TASK INSTRUCTIONS: Everything in the listing must be transcribed exactly, from the first line to the last.

SUPPLIED MATERIAL:
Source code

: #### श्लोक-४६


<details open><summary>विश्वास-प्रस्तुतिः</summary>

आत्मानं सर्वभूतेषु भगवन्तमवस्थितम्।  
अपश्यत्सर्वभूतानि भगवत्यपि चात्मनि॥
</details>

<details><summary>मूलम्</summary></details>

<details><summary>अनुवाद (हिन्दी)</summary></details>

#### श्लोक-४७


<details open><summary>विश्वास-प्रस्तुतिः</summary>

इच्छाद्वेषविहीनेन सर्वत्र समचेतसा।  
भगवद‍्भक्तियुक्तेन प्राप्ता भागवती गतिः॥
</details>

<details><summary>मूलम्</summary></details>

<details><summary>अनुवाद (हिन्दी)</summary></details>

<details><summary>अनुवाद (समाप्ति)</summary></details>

COMPLETED TASK:
Source code

: #### श्लोक-४६


<details open><summary>विश्वास-प्रस्तुतिः</summary>

आत्मानं सर्वभूतेषु भगवन्तमवस्थितम्।  
अपश्यत्सर्वभूतानि भगवत्यपि चात्मनि॥
</details>

<details><summary>मूलम्</summary></details>

<details><summary>अनुवाद (हिन्दी)</summary></details>

#### श्लोक-४७


<details open><summary>विश्वास-प्रस्तुतिः</summary>

इच्छाद्वेषविहीनेन सर्वत्र समचेतसा।  
भगवद‍्भक्तियुक्तेन प्राप्ता भागवती गतिः॥
</details>

<details><summary>मूलम्</summary></details>

<details><summary>अनुवाद (हिन्दी)</summary></details>

<details><summary>अनुवाद (समाप्ति)</summary></details>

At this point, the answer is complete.